* [DATA RECORDS]
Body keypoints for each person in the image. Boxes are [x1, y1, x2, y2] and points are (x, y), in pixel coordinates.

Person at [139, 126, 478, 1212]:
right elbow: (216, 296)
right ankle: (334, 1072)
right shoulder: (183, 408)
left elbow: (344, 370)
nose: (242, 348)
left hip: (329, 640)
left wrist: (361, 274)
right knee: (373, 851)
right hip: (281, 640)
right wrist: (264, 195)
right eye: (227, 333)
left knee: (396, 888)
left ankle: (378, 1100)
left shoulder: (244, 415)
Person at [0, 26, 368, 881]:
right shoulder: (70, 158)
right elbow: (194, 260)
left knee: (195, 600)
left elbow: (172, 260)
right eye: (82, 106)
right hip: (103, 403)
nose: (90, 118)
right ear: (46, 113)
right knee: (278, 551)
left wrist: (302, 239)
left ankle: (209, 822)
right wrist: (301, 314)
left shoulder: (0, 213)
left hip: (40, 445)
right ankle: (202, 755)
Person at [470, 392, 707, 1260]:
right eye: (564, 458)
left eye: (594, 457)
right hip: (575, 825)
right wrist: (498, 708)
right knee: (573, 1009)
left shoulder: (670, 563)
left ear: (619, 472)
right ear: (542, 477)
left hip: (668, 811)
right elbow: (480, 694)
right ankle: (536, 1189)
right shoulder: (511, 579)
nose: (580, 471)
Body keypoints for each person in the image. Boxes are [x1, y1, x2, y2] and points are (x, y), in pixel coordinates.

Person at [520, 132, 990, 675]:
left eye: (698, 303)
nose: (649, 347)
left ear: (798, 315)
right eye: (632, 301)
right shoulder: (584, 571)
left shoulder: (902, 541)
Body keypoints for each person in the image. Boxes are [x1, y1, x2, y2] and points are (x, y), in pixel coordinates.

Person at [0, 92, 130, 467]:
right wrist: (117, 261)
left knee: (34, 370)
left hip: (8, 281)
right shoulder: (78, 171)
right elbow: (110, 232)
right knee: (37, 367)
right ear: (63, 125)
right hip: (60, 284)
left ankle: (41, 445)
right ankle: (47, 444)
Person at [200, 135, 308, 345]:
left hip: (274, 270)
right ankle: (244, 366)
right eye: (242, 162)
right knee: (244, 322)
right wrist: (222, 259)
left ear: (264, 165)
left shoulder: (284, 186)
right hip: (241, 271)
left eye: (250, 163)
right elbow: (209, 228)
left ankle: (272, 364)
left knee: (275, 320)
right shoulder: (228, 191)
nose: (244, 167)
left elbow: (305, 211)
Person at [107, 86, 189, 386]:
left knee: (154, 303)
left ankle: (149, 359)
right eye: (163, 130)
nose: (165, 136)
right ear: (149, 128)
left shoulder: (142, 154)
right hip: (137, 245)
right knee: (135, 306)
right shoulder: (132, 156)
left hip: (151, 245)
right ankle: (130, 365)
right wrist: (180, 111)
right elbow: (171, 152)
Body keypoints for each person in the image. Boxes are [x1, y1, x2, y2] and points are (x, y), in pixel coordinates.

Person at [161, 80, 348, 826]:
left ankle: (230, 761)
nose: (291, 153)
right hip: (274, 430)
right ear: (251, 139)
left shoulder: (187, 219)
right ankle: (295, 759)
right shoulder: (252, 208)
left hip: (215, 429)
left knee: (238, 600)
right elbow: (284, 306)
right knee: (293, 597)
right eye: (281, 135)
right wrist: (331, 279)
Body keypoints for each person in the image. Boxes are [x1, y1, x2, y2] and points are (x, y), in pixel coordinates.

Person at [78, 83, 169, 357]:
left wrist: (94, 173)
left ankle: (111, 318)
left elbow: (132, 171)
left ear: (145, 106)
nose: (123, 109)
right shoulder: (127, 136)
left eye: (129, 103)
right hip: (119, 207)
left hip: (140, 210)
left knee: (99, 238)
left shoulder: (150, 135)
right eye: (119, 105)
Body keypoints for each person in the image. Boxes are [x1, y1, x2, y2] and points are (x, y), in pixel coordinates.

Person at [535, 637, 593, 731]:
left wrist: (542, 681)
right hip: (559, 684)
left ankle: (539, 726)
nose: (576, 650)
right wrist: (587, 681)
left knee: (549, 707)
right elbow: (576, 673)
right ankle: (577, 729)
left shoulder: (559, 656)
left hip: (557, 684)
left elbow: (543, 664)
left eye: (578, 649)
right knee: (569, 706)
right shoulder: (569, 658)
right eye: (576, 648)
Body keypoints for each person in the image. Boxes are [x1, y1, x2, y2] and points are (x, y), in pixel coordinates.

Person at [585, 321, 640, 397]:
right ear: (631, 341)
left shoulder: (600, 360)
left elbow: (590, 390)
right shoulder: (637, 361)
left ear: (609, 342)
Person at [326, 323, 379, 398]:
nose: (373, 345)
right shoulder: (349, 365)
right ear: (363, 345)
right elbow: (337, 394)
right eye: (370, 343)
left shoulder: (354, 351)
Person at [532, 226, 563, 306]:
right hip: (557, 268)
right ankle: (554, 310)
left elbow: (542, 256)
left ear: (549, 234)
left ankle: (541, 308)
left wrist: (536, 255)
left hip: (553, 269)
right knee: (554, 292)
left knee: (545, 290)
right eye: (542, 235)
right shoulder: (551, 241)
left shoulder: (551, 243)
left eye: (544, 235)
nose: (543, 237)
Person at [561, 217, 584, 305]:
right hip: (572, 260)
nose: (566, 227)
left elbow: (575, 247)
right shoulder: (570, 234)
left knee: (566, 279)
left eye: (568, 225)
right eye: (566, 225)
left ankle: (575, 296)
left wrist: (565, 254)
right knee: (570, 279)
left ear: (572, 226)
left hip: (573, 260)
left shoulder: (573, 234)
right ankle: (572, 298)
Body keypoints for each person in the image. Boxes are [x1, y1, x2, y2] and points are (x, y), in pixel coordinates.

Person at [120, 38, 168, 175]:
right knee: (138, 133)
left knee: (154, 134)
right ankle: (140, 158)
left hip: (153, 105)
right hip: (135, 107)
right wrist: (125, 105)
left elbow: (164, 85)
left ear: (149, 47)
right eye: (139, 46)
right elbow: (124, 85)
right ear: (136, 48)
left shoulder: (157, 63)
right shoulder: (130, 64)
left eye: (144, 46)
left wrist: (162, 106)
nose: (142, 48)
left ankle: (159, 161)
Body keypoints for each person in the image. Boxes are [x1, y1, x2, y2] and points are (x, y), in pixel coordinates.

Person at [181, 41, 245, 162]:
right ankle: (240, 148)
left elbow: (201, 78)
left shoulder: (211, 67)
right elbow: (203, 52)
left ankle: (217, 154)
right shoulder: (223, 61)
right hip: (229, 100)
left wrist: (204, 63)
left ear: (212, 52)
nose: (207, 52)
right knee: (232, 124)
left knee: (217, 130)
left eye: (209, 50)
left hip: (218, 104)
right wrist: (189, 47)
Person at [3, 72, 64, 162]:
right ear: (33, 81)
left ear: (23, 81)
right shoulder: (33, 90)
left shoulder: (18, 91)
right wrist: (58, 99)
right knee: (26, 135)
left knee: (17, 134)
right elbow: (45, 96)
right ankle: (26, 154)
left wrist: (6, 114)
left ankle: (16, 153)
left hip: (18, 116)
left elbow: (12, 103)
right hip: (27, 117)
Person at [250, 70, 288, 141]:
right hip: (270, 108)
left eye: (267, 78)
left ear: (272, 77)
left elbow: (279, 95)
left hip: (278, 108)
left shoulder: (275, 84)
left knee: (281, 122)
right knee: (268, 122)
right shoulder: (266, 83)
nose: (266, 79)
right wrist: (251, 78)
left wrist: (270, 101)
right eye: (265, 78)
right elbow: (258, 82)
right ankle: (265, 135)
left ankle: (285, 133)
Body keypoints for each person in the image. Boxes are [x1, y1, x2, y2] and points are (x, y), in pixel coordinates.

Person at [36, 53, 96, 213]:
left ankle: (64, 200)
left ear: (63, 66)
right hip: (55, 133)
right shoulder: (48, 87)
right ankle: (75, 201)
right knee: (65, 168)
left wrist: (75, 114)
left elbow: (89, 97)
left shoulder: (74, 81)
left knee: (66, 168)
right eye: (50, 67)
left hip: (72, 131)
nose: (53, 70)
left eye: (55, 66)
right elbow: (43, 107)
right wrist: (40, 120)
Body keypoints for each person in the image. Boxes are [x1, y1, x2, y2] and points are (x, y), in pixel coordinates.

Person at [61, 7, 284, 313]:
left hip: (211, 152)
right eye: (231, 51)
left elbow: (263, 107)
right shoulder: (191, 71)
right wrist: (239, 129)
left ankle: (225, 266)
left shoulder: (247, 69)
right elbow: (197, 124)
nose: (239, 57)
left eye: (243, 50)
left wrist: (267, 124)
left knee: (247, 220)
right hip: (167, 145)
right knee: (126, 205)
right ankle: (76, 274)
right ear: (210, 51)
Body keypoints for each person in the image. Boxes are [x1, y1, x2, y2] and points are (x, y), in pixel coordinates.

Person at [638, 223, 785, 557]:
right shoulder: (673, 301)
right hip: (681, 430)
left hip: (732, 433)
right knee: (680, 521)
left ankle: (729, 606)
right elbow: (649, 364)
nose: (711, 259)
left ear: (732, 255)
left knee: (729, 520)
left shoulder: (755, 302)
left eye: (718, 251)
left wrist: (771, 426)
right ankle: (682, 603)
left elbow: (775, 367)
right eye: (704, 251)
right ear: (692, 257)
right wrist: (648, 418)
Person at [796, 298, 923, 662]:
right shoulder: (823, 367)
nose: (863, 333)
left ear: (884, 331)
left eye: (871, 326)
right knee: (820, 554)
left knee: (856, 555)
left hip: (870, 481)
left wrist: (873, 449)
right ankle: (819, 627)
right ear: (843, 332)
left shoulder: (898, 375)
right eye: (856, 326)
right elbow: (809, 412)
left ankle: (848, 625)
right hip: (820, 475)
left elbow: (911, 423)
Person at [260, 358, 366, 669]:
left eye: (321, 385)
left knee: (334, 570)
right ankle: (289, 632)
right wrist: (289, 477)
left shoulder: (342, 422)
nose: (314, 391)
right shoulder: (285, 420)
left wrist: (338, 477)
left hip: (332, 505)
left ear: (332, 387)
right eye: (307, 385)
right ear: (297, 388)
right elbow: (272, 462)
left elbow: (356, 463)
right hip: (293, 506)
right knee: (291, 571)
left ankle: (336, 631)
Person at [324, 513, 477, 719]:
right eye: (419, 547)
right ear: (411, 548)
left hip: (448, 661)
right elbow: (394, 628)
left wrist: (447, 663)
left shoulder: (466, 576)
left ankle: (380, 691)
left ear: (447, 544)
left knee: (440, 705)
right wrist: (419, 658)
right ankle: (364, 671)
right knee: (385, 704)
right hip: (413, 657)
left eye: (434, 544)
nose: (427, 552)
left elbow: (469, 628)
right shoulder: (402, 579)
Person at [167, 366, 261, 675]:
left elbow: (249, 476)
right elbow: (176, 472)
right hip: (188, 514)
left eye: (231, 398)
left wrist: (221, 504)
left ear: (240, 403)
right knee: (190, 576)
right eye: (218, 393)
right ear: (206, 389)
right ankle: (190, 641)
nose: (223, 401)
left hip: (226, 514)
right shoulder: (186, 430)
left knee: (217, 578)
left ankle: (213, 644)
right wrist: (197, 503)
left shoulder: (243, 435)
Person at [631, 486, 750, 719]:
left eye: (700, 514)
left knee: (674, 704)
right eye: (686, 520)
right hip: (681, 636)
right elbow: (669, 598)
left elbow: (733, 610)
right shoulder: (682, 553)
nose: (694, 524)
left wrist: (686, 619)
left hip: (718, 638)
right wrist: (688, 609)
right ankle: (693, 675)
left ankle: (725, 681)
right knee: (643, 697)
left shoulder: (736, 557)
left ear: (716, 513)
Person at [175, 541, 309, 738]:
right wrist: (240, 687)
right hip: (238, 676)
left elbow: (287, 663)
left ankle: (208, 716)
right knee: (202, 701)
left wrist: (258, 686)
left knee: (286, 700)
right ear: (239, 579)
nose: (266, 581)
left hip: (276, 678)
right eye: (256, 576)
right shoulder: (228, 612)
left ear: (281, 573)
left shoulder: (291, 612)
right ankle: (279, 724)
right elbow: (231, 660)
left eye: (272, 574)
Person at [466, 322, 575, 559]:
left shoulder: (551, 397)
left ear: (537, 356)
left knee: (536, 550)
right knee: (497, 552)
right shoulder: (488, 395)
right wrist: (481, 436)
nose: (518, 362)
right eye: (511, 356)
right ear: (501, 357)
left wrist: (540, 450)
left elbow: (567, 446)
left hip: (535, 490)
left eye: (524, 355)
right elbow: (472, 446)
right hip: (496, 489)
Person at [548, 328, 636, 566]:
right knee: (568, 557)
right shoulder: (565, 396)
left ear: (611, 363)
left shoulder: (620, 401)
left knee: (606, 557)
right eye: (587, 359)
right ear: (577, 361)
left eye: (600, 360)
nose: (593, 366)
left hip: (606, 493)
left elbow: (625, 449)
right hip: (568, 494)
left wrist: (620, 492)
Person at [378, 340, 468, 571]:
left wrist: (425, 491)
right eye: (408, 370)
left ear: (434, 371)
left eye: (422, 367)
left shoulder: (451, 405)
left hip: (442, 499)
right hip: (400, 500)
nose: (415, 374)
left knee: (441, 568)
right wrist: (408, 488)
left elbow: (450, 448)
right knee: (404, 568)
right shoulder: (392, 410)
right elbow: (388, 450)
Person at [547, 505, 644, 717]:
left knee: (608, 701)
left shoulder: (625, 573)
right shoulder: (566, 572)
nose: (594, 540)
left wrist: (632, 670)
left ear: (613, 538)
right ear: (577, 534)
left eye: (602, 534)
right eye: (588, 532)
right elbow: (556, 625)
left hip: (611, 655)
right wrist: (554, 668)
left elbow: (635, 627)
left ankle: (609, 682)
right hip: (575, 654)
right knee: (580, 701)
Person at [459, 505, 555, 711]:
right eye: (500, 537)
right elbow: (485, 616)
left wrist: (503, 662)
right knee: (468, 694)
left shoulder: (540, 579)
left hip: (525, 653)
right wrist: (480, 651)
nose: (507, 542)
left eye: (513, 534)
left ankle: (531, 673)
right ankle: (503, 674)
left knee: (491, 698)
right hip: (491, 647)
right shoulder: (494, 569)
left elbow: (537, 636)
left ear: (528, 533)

* [EXERCISE AIM] What you return should be the lines from the beginning of the records through the one that contains "left ankle: (209, 822)", repeated exactly and with no additions.

* [SOLUTION TO THIS PROBLEM]
Body keypoints for each person in the image. Boxes are [x1, y1, x2, y2] and points are (x, y), in pixel coordinates.

Person at [139, 126, 478, 1212]:
right elbow: (216, 296)
right ankle: (334, 1072)
right shoulder: (183, 408)
left elbow: (344, 370)
nose: (242, 348)
left hip: (329, 640)
left wrist: (361, 274)
right knee: (373, 851)
right hip: (281, 640)
right wrist: (264, 195)
right eye: (227, 333)
left knee: (396, 888)
left ankle: (378, 1100)
left shoulder: (244, 415)
Person at [0, 26, 368, 881]:
right shoulder: (70, 158)
right elbow: (194, 260)
left knee: (195, 600)
left elbow: (172, 260)
right eye: (82, 106)
right hip: (103, 403)
nose: (90, 118)
right ear: (46, 113)
right knee: (278, 551)
left wrist: (302, 239)
left ankle: (209, 822)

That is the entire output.